Assignment ▸ Echo word for word the part of the Web API routing post starting at "Part of my motivation" and ending at "to share them.".

Study text ▸

I’ve been writing an alternative to the MVC routing mechanism for ASP.NET Web API based on prior approaches that I have worked with. I’ll blog more about that in the future.
Part of my motivation for writing this new router was because I didn’t know how to do what I wanted to do with MVC Routing and I knew how to do it “my way”. Classic NIH! However, I wanted my routing to plug in nicely to Web API and be as consistent as possible with the way MVC routing works. Which has lead me to a much deeper understanding of how MVC routing works and how to get stuff done.
In the process I discovered a number of subtleties that I would say are not immediately apparent. I figured it might be valuable to share them.
Assuming a controller that looks like this,
public class CustomerController : ApiController
{
public HttpResponseMessage Get(int? id)
{
return new HttpResponseMessage()
{
Content = new StringContent("Here is a customer with id: " + id)
};
}
[ActionName("MailingAddress")]
public HttpResponseMessage GetMailingAddress(int? id)
{
return new HttpResponseMessage()
{
Content = new StringContent("Mailing address for customer id: " + id)

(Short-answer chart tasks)
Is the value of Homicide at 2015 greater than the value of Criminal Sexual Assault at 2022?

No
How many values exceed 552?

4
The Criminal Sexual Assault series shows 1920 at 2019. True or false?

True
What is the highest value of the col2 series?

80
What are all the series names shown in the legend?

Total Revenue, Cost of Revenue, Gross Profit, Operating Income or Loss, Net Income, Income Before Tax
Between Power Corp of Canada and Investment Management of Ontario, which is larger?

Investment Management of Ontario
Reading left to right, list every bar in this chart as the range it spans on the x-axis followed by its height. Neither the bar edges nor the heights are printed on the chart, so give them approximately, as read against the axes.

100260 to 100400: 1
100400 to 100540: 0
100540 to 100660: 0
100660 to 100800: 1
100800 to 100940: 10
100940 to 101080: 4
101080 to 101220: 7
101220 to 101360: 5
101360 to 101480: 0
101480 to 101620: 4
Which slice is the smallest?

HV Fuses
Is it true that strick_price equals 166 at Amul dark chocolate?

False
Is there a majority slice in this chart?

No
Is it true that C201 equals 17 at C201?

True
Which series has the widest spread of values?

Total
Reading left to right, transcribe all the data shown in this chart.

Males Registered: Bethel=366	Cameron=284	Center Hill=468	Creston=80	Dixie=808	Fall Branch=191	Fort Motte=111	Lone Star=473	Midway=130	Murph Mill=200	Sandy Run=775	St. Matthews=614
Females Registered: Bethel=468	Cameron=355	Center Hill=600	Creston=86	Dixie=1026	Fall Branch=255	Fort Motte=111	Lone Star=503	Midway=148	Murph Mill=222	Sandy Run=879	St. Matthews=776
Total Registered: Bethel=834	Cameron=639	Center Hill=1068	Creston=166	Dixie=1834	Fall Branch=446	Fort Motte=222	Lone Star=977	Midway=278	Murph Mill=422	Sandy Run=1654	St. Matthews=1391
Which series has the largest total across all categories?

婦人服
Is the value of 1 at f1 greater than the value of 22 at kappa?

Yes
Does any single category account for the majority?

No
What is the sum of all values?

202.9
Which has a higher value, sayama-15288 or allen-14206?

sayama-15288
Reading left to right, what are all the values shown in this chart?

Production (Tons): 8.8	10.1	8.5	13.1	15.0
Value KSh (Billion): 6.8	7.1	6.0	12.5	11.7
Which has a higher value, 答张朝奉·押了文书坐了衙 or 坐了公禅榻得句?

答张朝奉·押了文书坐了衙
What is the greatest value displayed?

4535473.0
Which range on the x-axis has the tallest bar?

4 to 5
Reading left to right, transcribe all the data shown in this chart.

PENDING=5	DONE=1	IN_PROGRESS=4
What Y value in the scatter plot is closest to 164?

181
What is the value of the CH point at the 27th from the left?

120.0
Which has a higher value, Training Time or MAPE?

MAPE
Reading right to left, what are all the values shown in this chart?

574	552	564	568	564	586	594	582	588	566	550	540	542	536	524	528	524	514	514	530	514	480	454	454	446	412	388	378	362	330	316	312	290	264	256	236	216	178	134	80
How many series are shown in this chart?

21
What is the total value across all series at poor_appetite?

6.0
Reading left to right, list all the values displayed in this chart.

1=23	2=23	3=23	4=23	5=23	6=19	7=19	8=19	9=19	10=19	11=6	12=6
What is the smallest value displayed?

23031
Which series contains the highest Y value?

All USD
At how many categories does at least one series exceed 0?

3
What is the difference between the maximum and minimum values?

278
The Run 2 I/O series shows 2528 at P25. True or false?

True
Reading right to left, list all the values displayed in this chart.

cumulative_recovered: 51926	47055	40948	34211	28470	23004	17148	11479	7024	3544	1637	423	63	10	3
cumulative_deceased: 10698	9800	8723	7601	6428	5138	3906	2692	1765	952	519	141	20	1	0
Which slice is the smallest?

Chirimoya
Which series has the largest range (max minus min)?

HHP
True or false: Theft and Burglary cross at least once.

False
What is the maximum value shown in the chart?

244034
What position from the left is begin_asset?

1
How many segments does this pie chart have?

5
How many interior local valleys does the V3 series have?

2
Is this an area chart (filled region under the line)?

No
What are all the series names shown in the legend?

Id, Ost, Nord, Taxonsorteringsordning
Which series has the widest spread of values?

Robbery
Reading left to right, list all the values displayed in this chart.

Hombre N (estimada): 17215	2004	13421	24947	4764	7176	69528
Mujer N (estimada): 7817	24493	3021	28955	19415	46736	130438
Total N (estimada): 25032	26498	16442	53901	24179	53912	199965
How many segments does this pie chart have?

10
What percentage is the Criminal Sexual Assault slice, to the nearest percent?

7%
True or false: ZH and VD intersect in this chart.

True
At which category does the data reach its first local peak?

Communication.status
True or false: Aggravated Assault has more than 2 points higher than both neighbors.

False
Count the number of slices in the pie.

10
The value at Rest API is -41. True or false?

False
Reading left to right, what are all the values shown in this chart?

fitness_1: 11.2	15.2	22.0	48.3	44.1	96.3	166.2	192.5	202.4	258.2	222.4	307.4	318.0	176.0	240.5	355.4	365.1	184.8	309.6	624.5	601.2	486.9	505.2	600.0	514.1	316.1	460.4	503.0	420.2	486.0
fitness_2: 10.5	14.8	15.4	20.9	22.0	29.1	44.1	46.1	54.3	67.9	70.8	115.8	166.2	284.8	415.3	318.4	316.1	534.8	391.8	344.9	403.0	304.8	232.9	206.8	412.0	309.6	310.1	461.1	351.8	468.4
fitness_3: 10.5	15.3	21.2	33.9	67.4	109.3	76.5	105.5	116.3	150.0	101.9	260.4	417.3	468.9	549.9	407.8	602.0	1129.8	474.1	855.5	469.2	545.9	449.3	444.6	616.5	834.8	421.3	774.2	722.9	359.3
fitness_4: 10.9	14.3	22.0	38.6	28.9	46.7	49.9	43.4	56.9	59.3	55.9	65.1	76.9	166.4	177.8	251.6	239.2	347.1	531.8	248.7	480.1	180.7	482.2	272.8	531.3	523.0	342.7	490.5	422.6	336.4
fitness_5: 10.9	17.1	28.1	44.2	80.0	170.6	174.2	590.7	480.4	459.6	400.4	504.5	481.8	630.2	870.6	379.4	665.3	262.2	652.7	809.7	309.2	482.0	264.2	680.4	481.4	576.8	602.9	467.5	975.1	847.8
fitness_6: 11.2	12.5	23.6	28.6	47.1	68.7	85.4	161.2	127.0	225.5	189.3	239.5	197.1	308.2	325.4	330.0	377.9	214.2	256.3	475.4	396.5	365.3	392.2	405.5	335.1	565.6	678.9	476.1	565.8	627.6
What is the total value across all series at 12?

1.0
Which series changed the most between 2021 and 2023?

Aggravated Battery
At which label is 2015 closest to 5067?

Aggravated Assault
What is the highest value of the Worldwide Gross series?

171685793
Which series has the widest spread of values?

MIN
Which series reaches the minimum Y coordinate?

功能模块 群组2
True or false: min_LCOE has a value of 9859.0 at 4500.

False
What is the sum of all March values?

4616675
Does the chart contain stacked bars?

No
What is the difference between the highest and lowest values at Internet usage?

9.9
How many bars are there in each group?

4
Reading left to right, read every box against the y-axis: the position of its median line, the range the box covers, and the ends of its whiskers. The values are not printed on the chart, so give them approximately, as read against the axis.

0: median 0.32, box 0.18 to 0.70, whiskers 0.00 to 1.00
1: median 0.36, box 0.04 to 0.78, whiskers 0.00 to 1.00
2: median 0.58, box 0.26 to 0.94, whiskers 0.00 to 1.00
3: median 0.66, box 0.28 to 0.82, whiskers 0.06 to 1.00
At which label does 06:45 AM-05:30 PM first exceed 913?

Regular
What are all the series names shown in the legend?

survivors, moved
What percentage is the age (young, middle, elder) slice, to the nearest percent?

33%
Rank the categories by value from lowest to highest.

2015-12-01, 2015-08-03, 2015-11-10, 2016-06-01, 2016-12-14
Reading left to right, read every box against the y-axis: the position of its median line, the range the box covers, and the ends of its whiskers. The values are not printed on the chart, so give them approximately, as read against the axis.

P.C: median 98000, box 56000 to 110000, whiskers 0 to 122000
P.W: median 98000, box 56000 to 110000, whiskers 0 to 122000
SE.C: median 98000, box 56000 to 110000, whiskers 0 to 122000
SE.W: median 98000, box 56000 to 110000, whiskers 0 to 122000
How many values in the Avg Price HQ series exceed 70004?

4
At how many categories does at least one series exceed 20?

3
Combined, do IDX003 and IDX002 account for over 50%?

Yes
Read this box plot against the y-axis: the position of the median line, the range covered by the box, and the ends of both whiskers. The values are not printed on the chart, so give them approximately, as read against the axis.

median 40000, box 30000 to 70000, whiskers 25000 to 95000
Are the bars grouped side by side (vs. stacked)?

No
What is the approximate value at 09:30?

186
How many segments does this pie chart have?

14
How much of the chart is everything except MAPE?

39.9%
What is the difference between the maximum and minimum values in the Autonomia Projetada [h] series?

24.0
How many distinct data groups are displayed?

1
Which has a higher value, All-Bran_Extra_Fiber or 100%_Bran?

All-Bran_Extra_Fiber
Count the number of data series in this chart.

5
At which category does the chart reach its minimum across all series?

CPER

Solution ▸
Part of my motivation for writing this new router was because I didn’t know how to do what I wanted to do with MVC Routing and I knew how to do it “my way”. Classic NIH! However, I wanted my routing to plug in nicely to Web API and be as consistent as possible with the way MVC routing works. Which has lead me to a much deeper understanding of how MVC routing works and how to get stuff done.
In the process I discovered a number of subtleties that I would say are not immediately apparent. I figured it might be valuable to share them.